Dua puluh empat

21.8K 2.2K 189
                                    

Widya tak dapat menutupi kekagumannya saat memasuki ruangan Arya. Bertahun-tahun lamanya, inilah pertama kali wanita itu memasuki tempat dimana Arya mencari nafkah. Ia tidak percaya dapat menginjakkan kakinya ke ruangan itu. Mimpi apa dia semalam?

Ruangan yang dimasukinya begitu rapi dan berkelas. Sangat Arya sekali.

Setelah mempersilakan Widya duduk di sebuah sofa berwarna putih gading, sekretaris Arya segera berlalu meninggalkannya sendirian.

Menuruti keinginan hati, Widya ingin sekali melangkahkan kakinya menuju jendela untuk melihat pemandangan di luar sana. Kapan lagi dia berada di ketinggian lantai dua puluh kalau tidak saat ini?

Namun Widya segera menepis pikiran itu. Ia tidak ingin Arya menilainya lancang karena berkeliaran di ruangan itu. Walaupun ada sesal di hatinya karena melewatkan kesempatan langka ini.

Suara pintu terbuka, membuyarkan lamunan Widya. Wanita itu segera berdiri, saat melihat Arya memasuki ruangan. Tatapan keduanya bertemu.

"Duduklah," Arya buka suara, menyuruh Widya untuk kembali duduk. Namun raut wajahnya berubah keras, saat Widya menggelengkan kepala menolak ucapannya.

"Saya sudah menyerahkan dokumennya kepada sekretaris anda tadi di luar.

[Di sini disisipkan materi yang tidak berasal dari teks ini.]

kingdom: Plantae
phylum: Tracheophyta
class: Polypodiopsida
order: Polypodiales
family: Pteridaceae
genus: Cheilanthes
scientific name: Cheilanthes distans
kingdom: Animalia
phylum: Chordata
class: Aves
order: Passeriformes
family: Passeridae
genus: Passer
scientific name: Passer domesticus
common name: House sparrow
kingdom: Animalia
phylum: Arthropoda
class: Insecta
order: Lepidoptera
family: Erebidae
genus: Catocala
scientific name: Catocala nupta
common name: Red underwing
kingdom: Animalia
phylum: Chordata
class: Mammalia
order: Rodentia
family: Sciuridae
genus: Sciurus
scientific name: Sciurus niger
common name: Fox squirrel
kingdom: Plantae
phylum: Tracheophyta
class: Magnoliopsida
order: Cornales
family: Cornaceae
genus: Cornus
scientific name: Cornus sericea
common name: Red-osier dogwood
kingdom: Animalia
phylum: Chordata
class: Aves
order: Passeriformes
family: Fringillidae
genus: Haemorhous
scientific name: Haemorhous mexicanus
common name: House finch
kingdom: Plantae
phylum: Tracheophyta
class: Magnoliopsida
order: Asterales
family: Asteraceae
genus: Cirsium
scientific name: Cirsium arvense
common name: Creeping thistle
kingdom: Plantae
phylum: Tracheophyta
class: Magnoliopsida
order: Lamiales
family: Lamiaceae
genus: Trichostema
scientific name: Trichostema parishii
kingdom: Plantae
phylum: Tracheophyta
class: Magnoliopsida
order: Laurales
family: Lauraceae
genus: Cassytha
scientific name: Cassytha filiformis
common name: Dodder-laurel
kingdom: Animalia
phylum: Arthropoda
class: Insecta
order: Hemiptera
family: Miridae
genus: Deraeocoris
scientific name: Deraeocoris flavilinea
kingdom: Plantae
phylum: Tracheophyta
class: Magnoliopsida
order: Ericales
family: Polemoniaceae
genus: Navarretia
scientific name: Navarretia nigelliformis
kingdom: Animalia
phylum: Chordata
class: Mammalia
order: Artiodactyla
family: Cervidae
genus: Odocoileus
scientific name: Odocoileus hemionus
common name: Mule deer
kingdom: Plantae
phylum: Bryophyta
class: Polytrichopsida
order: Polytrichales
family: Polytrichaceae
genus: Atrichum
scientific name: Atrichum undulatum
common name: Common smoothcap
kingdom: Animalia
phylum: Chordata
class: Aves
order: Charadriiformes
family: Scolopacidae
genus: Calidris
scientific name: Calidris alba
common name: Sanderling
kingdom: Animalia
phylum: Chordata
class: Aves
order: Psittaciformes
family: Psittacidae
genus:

Karena itu, saya permisi pulang, Tuan." Pamitnya sopan.

Tak ada yang salah dalam kata-kata Widya, tapi entah kenapa berhasil memancing amarah Arya.

"Siapa yang menyuruhmu pulang?" Dengus Arya tak suka.

Kening Widya berkerut mendengar ucapan Arya. "Tapi..." Widya berpikir sesaat untuk memilih alasan yang tepat, "tugas saya sudah selesai, Tuan," bantahnya tegas.

Sayangnya, Arya bukanlah orang yang mau menerima penolakan. Ia berjalan memangkas jarak di antara mereka. "Jangan membantahku, Widya," geram Arya, "Duduk dulu!" Ia menarik tangan Widya untuk menurutinya.

Widya yang tidak siap dengan tindakan Arya tersebut, spontan memberontak. Ia menghempaskan tangan mantan suaminya itu dengan keras.

"Maaf Tuan, saya-" Belum sempat Widya menyelesaikan ucapannya, Arya sudah lebih dulu menariknya untuk duduk. Hanya saja tarikan Arya terlalu keras, sehingga membuat Widya terjatuh tepat di pangkuan mantan suaminya itu.

Keheningan melanda keduanya. Wajah mereka begitu dekat, hingga keduanya dapat melihat kedalaman mata masing-masing.

Widya yang segera sadar dengan posisinya, buru-buru ingin beranjak. Namun Arya mengunci pergerakan wanita itu.

"Jangan bergerak," mendadak suara Arya berubah menjadi pelan. Entah kemana hilang sudah amarahnya tadi.

Widya yang merasa tidak nyaman dengan posisinya tersebut mencoba untuk kembali lepas. Namun tetap saja gagal.

"Tolong lepas, Tuan," ucap Widya marah. Ia mulai tidak suka dengan kelakuan mantan suaminya itu.

Alih-alih melepaskan, Arya malah semakin mengeratkan pelukannya. "Biarkan seperti ini," ia membalas tatapan Widya. "Dengarkan ini," ia membawa tangan Widya ke dadanya.

Awalnya Widya berusaha menolak, namun tenaga Arya bukan tandingannya.

"Dia terus berdebar keras bila di dekatmu," Walau tidak suka, tapi Widya terpaksa harus mengakui kebenaran kata-kata Arya ketika merasakan detakan jantung mantan suaminya itu berdebar kencang sekali.

"Rasanya tidak nyaman," lanjut Arya, "Aku tidak menyukainya. Sangat mengganggu," gumamnya persis seperti bisikan, "Bagaimana ini?"

Widya mengangkat kepalanya untuk menatap Arya. "Hentikan itu!" Pelan, tapi seperti perintah di telinga Arya. "Rasa itu tidak pantas untuk dibiarkan, Tuan," desis Widya tajam.